** Supplied records **
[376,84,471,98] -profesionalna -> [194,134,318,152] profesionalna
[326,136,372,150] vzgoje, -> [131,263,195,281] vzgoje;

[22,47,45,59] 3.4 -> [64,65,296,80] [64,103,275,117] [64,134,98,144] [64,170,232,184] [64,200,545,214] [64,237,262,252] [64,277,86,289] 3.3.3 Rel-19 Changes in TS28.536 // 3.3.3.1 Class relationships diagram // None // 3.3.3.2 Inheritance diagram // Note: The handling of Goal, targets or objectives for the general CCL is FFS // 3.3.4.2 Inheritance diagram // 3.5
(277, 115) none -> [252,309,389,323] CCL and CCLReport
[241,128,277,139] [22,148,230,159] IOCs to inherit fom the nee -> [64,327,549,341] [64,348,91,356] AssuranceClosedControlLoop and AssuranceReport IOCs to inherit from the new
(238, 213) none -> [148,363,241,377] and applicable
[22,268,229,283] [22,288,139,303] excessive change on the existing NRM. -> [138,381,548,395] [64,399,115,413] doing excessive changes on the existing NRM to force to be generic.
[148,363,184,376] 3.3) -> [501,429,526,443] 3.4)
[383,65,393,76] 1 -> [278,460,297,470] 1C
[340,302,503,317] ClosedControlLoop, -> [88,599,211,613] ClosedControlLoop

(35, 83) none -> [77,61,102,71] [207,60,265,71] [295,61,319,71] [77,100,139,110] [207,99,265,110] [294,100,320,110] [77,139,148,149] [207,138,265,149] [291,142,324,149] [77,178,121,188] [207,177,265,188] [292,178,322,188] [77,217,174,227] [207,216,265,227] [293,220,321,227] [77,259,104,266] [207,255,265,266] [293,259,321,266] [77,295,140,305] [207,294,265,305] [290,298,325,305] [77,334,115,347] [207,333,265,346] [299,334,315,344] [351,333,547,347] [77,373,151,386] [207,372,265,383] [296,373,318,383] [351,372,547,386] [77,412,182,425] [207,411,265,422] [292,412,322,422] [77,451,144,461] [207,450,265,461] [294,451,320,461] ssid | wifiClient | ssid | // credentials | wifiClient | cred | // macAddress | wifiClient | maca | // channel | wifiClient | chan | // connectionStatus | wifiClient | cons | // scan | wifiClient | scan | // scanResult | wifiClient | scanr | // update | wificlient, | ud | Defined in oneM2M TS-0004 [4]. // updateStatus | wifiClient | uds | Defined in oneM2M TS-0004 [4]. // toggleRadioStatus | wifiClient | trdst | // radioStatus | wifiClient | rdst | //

** Goal of the exercise **
Everything from the line containing "(238, 213) none" through the end of the entries above should be retyped exactly, and nothing else.

** Task result **
(238, 213) none -> [148,363,241,377] and applicable
[22,268,229,283] [22,288,139,303] excessive change on the existing NRM. -> [138,381,548,395] [64,399,115,413] doing excessive changes on the existing NRM to force to be generic.
[148,363,184,376] 3.3) -> [501,429,526,443] 3.4)
[383,65,393,76] 1 -> [278,460,297,470] 1C
[340,302,503,317] ClosedControlLoop, -> [88,599,211,613] ClosedControlLoop

(35, 83) none -> [77,61,102,71] [207,60,265,71] [295,61,319,71] [77,100,139,110] [207,99,265,110] [294,100,320,110] [77,139,148,149] [207,138,265,149] [291,142,324,149] [77,178,121,188] [207,177,265,188] [292,178,322,188] [77,217,174,227] [207,216,265,227] [293,220,321,227] [77,259,104,266] [207,255,265,266] [293,259,321,266] [77,295,140,305] [207,294,265,305] [290,298,325,305] [77,334,115,347] [207,333,265,346] [299,334,315,344] [351,333,547,347] [77,373,151,386] [207,372,265,383] [296,373,318,383] [351,372,547,386] [77,412,182,425] [207,411,265,422] [292,412,322,422] [77,451,144,461] [207,450,265,461] [294,451,320,461] ssid | wifiClient | ssid | // credentials | wifiClient | cred | // macAddress | wifiClient | maca | // channel | wifiClient | chan | // connectionStatus | wifiClient | cons | // scan | wifiClient | scan | // scanResult | wifiClient | scanr | // update | wificlient, | ud | Defined in oneM2M TS-0004 [4]. // updateStatus | wifiClient | uds | Defined in oneM2M TS-0004 [4]. // toggleRadioStatus | wifiClient | trdst | // radioStatus | wifiClient | rdst | //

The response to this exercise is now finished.